BAML was built specifically for these LLM challenges. Here's the same resume extraction:

baml

class Education {
  school string
  degree string
  year int
}

class Resume {
  name string
  skills string[]
  education Education[]
  seniority SeniorityLevel
}

enum SeniorityLevel {
  JUNIOR @description("0-2 years of experience")
  MID @description("2-5 years of experience") 
  SENIOR @description("5-10 years of experience")
  STAFF @description("10+ years of experience, technical leadership")
}

function ExtractResume(resume_text: string) -> Resume {
  client GPT4
  prompt #"
    Extract information from this resume.
    
    Resume:
    ---
    {{ resume_text }}
    ---
    
    {{ ctx.output_format }}
  "#
}

Now look what you get:

See exactly what's sent to the LLM - The prompt is right there!
Test without API calls - Use the VSCode playground
Switch models instantly - Just change client GPT4 to client Claude
Token count visibility - BAML shows exact token usage
Modify prompts easily - It's just a template string

Multi-model support done right

baml

// Define all your clients in one place
client<llm> GPT4 {
  provider openai
  options {
    model "gpt-4o"
    temperature 0.1
  }
}

client<llm> GPT4Mini {
  provider openai
  options {
    model "gpt-4o-mini"
    temperature 0.1
  }
}

client<llm> Claude {
  provider anthropic
  options {
    model "claude-3-opus-20240229"
    max_tokens 4096
  }
}

// Same function works with ANY model
function ExtractResume(resume_text: string) -> Resume {
  client GPT4  // Just change this line
  prompt #"..."#
}

Use it in Python:

python

from baml_client import baml as b

# Use default model
resume = await b.ExtractResume(resume_text)

# Override at runtime based on your needs
resume_complex = await b.ExtractResume(complex_text, {"client": "Claude"})
resume_simple = await b.ExtractResume(simple_text, {"client": "GPT4Mini"})

The bottom line

Langchain is great for building complex LLM applications with chains, agents, and memory.

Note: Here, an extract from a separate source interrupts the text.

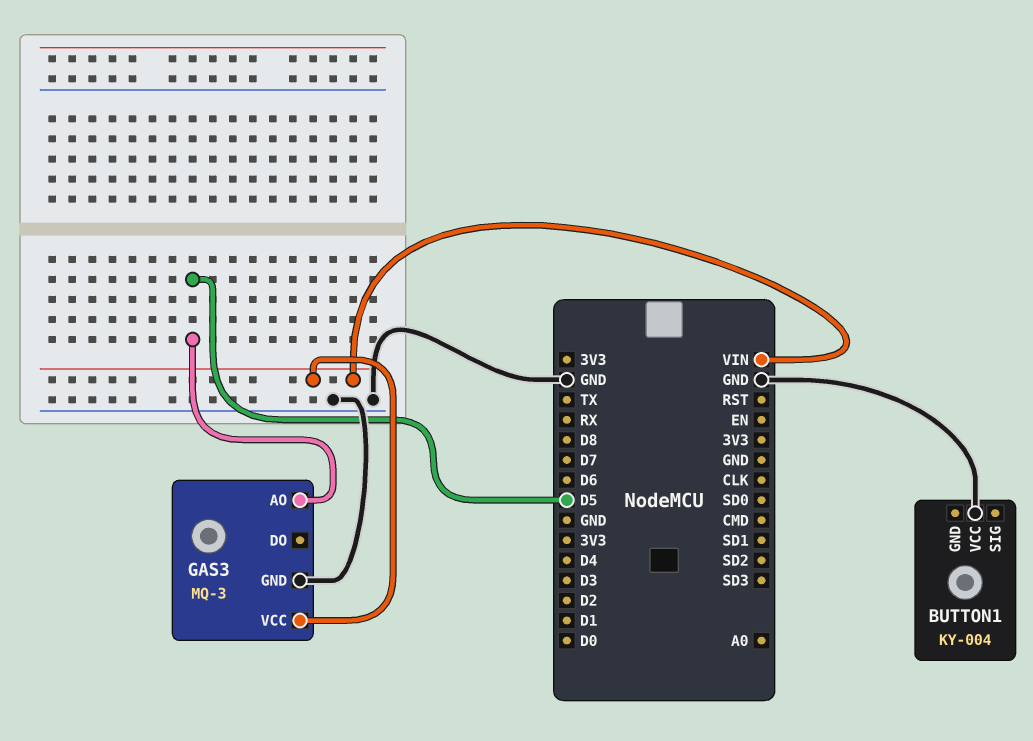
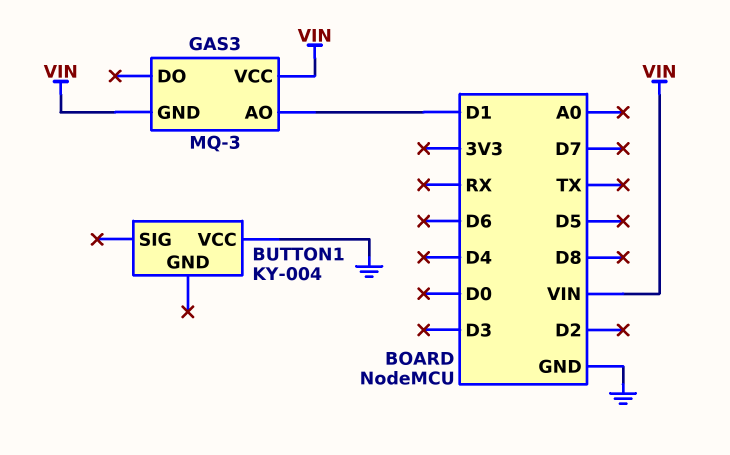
GAS3 pin AO: D5 -> D1
GAS3 pin GND: GND -> VIN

But for structured extraction, you're fighting against abstractions that hide important details.

BAML gives you what Langchain can't:

Full prompt transparency - See and control exactly what's sent to the LLM
Native testing - Test in VSCode without API calls or burning tokens
Multi-model by design - Switch providers with one line, works with any model
Token visibility - Know exactly what you're paying for and optimize costs
Type safety - Generated clients with autocomplete that always match your schema
Schema-Aligned Parsing - Get structured outputs from any model, even without function calling
Streaming + Structure - Stream structured data with loading bars and type-safe parsing

Why this matters for production:

Faster iteration - See changes instantly without running Python code
Better debugging - Know exactly why extraction failed
Cost optimization - Understand and reduce token usage
Model flexibility - Never get locked into one provider
Team collaboration - Prompts are code, not hidden strings

We built BAML because we were tired of wrestling with framework abstractions when all we wanted was reliable structured extraction with full developer control.

Limitations of BAML

BAML does have some limitations we are continuously working on:

It is a new language. However, it is fully open source and getting started takes less than 10 minutes
Developing requires VSCode. You could use vim but we don't recommend it
It's focused on structured extraction - not a full LLM framework like Langchain

If you need complex chains and agents, use Langchain. If you want the best structured extraction experience with full control, try BAML.